Extracted page text data
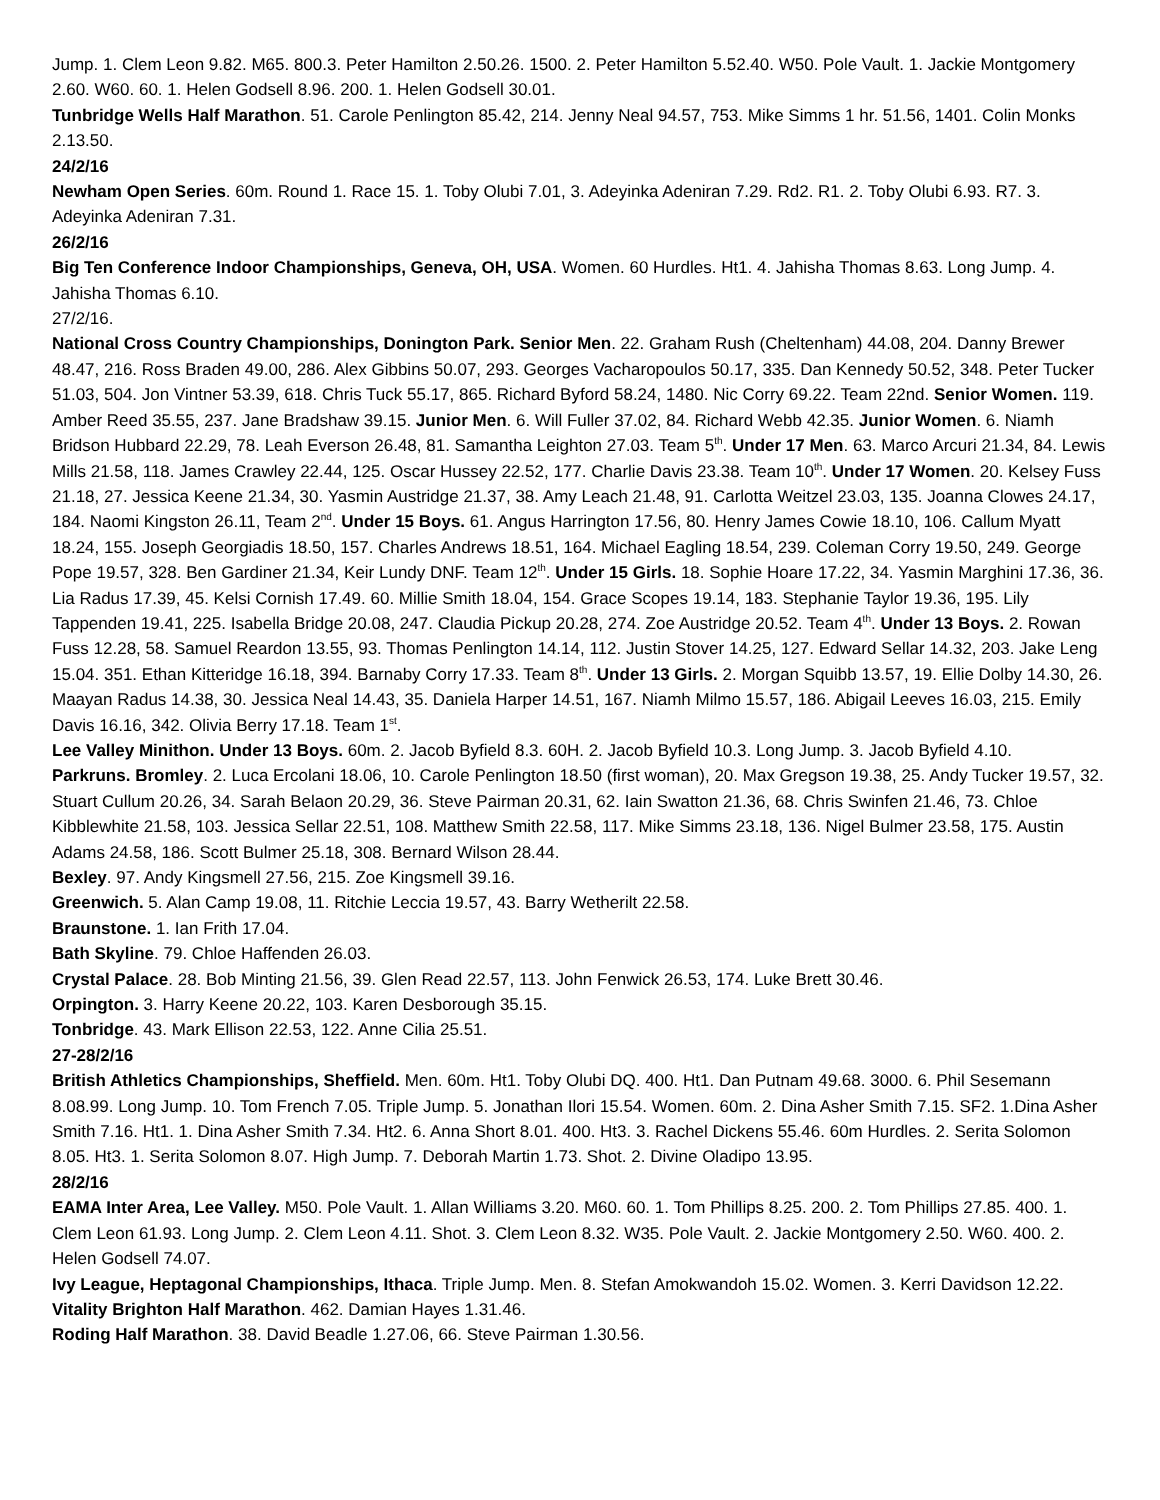Jump. 1. Clem Leon 9.82. M65. 800.3. Peter Hamilton 2.50.26. 1500. 2. Peter Hamilton 5.52.40. W50. Pole Vault. 1. Jackie Montgomery 2.60. W60. 60. 1. Helen Godsell 8.96. 200. 1. Helen Godsell 30.01.
Tunbridge Wells Half Marathon. 51. Carole Penlington 85.42, 214. Jenny Neal 94.57, 753. Mike Simms 1 hr. 51.56, 1401. Colin Monks 2.13.50.
24/2/16
Newham Open Series. 60m. Round 1. Race 15. 1. Toby Olubi 7.01, 3. Adeyinka Adeniran 7.29. Rd2. R1. 2. Toby Olubi 6.93. R7. 3. Adeyinka Adeniran 7.31.
26/2/16
Big Ten Conference Indoor Championships, Geneva, OH, USA. Women. 60 Hurdles. Ht1. 4. Jahisha Thomas 8.63. Long Jump. 4. Jahisha Thomas 6.10.
27/2/16.
National Cross Country Championships, Donington Park. Senior Men. 22. Graham Rush (Cheltenham) 44.08, 204. Danny Brewer 48.47, 216. Ross Braden 49.00, 286. Alex Gibbins 50.07, 293. Georges Vacharopoulos 50.17, 335. Dan Kennedy 50.52, 348. Peter Tucker 51.03, 504. Jon Vintner 53.39, 618. Chris Tuck 55.17, 865. Richard Byford 58.24, 1480. Nic Corry 69.22. Team 22nd. Senior Women. 119. Amber Reed 35.55, 237. Jane Bradshaw 39.15. Junior Men. 6. Will Fuller 37.02, 84. Richard Webb 42.35. Junior Women. 6. Niamh Bridson Hubbard 22.29, 78. Leah Everson 26.48, 81. Samantha Leighton 27.03. Team 5<sup>th</sup>. Under 17 Men. 63. Marco Arcuri 21.34, 84. Lewis Mills 21.58, 118. James Crawley 22.44, 125. Oscar Hussey 22.52, 177. Charlie Davis 23.38. Team 10<sup>th</sup>. Under 17 Women. 20. Kelsey Fuss 21.18, 27. Jessica Keene 21.34, 30. Yasmin Austridge 21.37, 38. Amy Leach 21.48, 91. Carlotta Weitzel 23.03, 135. Joanna Clowes 24.17, 184. Naomi Kingston 26.11, Team 2<sup>nd</sup>. Under 15 Boys. 61. Angus Harrington 17.56, 80. Henry James Cowie 18.10, 106. Callum Myatt 18.24, 155. Joseph Georgiadis 18.50, 157. Charles Andrews 18.51, 164. Michael Eagling 18.54, 239. Coleman Corry 19.50, 249. George Pope 19.57, 328. Ben Gardiner 21.34, Keir Lundy DNF. Team 12<sup>th</sup>. Under 15 Girls. 18. Sophie Hoare 17.22, 34. Yasmin Marghini 17.36, 36. Lia Radus 17.39, 45. Kelsi Cornish 17.49. 60. Millie Smith 18.04, 154. Grace Scopes 19.14, 183. Stephanie Taylor 19.36, 195. Lily Tappenden 19.41, 225. Isabella Bridge 20.08, 247. Claudia Pickup 20.28, 274. Zoe Austridge 20.52. Team 4<sup>th</sup>. Under 13 Boys. 2. Rowan Fuss 12.28, 58. Samuel Reardon 13.55, 93. Thomas Penlington 14.14, 112. Justin Stover 14.25, 127. Edward Sellar 14.32, 203. Jake Leng 15.04. 351. Ethan Kitteridge 16.18, 394. Barnaby Corry 17.33. Team 8<sup>th</sup>. Under 13 Girls. 2. Morgan Squibb 13.57, 19. Ellie Dolby 14.30, 26. Maayan Radus 14.38, 30. Jessica Neal 14.43, 35. Daniela Harper 14.51, 167. Niamh Milmo 15.57, 186. Abigail Leeves 16.03, 215. Emily Davis 16.16, 342. Olivia Berry 17.18. Team 1<sup>st</sup>.
Lee Valley Minithon. Under 13 Boys. 60m. 2. Jacob Byfield 8.3. 60H. 2. Jacob Byfield 10.3. Long Jump. 3. Jacob Byfield 4.10.
Parkruns. Bromley. 2. Luca Ercolani 18.06, 10. Carole Penlington 18.50 (first woman), 20. Max Gregson 19.38, 25. Andy Tucker 19.57, 32. Stuart Cullum 20.26, 34. Sarah Belaon 20.29, 36. Steve Pairman 20.31, 62. Iain Swatton 21.36, 68. Chris Swinfen 21.46, 73. Chloe Kibblewhite 21.58, 103. Jessica Sellar 22.51, 108. Matthew Smith 22.58, 117. Mike Simms 23.18, 136. Nigel Bulmer 23.58, 175. Austin Adams 24.58, 186. Scott Bulmer 25.18, 308. Bernard Wilson 28.44.
Bexley. 97. Andy Kingsmell 27.56, 215. Zoe Kingsmell 39.16.
Greenwich. 5. Alan Camp 19.08, 11. Ritchie Leccia 19.57, 43. Barry Wetherilt 22.58.
Braunstone. 1. Ian Frith 17.04.
Bath Skyline. 79. Chloe Haffenden 26.03.
Crystal Palace. 28. Bob Minting 21.56, 39. Glen Read 22.57, 113. John Fenwick 26.53, 174. Luke Brett 30.46.
Orpington. 3. Harry Keene 20.22, 103. Karen Desborough 35.15.
Tonbridge. 43. Mark Ellison 22.53, 122. Anne Cilia 25.51.
27-28/2/16
British Athletics Championships, Sheffield. Men. 60m. Ht1. Toby Olubi DQ. 400. Ht1. Dan Putnam 49.68. 3000. 6. Phil Sesemann 8.08.99. Long Jump. 10. Tom French 7.05. Triple Jump. 5. Jonathan Ilori 15.54. Women. 60m. 2. Dina Asher Smith 7.15. SF2. 1.Dina Asher Smith 7.16. Ht1. 1. Dina Asher Smith 7.34. Ht2. 6. Anna Short 8.01. 400. Ht3. 3. Rachel Dickens 55.46. 60m Hurdles. 2. Serita Solomon 8.05. Ht3. 1. Serita Solomon 8.07. High Jump. 7. Deborah Martin 1.73. Shot. 2. Divine Oladipo 13.95.
28/2/16
EAMA Inter Area, Lee Valley. M50. Pole Vault. 1. Allan Williams 3.20. M60. 60. 1. Tom Phillips 8.25. 200. 2. Tom Phillips 27.85. 400. 1. Clem Leon 61.93. Long Jump. 2. Clem Leon 4.11. Shot. 3. Clem Leon 8.32. W35. Pole Vault. 2. Jackie Montgomery 2.50. W60. 400. 2. Helen Godsell 74.07.
Ivy League, Heptagonal Championships, Ithaca. Triple Jump. Men. 8. Stefan Amokwandoh 15.02. Women. 3. Kerri Davidson 12.22.
Vitality Brighton Half Marathon. 462. Damian Hayes 1.31.46.
Roding Half Marathon. 38. David Beadle 1.27.06, 66. Steve Pairman 1.30.56.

Task goal: Every line from the one containing "Vitality Brighton Half" to the end of the entries must be set down exactly, with none omitted and none added.

Answer box:
Vitality Brighton Half Marathon. 462. Damian Hayes 1.31.46.
Roding Half Marathon. 38. David Beadle 1.27.06, 66. Steve Pairman 1.30.56.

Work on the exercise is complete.